**Task brief**
Please say how many lines of the listing hold "WITA", with no other words in the answer.

**Provided data**
--------------------------------
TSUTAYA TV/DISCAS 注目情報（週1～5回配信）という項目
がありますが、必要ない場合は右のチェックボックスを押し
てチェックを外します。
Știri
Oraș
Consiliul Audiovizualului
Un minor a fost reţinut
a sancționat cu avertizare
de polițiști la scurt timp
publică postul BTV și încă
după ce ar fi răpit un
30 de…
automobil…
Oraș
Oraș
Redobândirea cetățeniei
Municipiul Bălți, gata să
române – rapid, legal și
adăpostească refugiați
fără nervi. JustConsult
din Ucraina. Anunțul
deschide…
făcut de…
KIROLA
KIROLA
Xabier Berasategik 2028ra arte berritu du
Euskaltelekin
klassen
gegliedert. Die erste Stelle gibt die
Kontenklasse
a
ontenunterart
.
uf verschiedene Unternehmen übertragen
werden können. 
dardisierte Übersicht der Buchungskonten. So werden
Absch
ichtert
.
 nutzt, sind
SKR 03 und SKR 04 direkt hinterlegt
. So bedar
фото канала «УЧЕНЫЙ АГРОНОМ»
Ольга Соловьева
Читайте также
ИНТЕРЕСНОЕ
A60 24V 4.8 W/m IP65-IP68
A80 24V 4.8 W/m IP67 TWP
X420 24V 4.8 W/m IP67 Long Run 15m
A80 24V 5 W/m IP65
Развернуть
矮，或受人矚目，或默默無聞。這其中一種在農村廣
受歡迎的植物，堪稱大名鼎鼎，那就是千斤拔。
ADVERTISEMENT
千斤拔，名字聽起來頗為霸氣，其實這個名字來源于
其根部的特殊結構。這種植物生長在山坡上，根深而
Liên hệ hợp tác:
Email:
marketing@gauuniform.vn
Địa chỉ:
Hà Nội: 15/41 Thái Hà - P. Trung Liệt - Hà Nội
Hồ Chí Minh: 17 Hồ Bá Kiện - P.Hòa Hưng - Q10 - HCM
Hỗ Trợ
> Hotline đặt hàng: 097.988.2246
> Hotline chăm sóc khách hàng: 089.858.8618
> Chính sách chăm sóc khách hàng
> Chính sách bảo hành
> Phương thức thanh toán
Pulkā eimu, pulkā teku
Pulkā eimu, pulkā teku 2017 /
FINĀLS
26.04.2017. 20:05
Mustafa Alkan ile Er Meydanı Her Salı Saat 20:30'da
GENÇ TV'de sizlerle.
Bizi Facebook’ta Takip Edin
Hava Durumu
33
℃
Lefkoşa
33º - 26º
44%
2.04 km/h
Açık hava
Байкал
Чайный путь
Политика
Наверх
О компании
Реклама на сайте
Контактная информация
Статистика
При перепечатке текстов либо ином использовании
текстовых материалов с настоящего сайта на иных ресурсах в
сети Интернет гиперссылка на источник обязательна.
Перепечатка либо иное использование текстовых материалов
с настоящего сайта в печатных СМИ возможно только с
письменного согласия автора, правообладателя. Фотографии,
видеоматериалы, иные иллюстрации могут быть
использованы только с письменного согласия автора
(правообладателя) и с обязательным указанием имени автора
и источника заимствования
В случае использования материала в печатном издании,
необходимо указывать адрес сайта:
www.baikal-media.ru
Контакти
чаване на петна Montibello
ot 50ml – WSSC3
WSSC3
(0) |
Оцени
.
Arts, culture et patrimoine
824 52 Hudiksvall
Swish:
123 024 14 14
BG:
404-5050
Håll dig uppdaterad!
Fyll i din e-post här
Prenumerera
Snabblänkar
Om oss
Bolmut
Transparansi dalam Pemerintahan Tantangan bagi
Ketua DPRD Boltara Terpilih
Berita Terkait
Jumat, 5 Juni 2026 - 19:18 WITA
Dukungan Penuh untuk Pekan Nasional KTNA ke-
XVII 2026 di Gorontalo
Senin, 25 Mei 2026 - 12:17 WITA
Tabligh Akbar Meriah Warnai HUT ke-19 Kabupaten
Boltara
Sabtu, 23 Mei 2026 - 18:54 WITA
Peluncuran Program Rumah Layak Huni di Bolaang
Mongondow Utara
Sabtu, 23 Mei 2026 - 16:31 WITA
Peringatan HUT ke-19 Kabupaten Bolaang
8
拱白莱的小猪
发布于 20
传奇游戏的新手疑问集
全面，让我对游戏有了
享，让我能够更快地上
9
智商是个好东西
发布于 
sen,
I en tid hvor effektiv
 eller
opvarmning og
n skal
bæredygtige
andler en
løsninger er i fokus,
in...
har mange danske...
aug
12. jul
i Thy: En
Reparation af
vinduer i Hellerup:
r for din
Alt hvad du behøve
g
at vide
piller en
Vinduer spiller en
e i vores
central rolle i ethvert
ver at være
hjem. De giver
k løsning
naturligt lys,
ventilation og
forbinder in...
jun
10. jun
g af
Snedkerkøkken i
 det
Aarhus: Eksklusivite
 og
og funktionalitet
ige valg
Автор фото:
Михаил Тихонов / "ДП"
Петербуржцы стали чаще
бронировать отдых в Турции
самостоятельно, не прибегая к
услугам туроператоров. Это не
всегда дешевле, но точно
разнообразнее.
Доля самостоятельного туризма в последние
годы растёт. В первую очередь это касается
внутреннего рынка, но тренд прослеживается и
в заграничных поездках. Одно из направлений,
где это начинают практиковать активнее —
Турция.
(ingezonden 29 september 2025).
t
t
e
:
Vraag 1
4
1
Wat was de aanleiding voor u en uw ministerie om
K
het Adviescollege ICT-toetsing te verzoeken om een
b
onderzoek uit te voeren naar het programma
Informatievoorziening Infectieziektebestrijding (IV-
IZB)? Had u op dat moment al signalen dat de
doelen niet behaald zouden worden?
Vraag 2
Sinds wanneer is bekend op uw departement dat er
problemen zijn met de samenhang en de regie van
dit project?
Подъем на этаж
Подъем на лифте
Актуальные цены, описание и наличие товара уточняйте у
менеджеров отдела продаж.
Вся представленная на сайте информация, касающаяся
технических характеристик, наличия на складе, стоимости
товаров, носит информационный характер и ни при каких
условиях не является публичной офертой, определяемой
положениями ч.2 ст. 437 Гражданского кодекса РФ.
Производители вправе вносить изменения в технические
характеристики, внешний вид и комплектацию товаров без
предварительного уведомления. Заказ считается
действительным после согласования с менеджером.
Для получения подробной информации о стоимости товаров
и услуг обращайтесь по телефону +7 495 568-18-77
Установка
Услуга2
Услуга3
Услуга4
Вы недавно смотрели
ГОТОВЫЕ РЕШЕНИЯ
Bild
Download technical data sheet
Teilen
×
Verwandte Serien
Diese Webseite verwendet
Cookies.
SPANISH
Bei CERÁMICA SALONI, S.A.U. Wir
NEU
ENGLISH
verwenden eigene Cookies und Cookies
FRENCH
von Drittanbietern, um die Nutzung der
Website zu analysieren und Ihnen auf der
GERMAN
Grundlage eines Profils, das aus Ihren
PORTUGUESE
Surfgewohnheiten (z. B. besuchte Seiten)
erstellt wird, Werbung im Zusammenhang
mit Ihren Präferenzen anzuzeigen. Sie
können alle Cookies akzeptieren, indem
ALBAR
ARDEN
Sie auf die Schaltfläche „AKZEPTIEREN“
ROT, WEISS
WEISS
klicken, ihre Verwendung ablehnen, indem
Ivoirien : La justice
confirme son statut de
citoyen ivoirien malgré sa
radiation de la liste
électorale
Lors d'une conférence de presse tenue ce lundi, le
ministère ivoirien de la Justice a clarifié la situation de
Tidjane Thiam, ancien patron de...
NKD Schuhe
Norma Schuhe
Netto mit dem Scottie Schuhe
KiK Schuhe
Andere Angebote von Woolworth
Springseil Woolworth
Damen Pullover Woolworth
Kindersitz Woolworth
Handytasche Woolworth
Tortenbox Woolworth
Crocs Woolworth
--------------------------------
**Problem solution**
4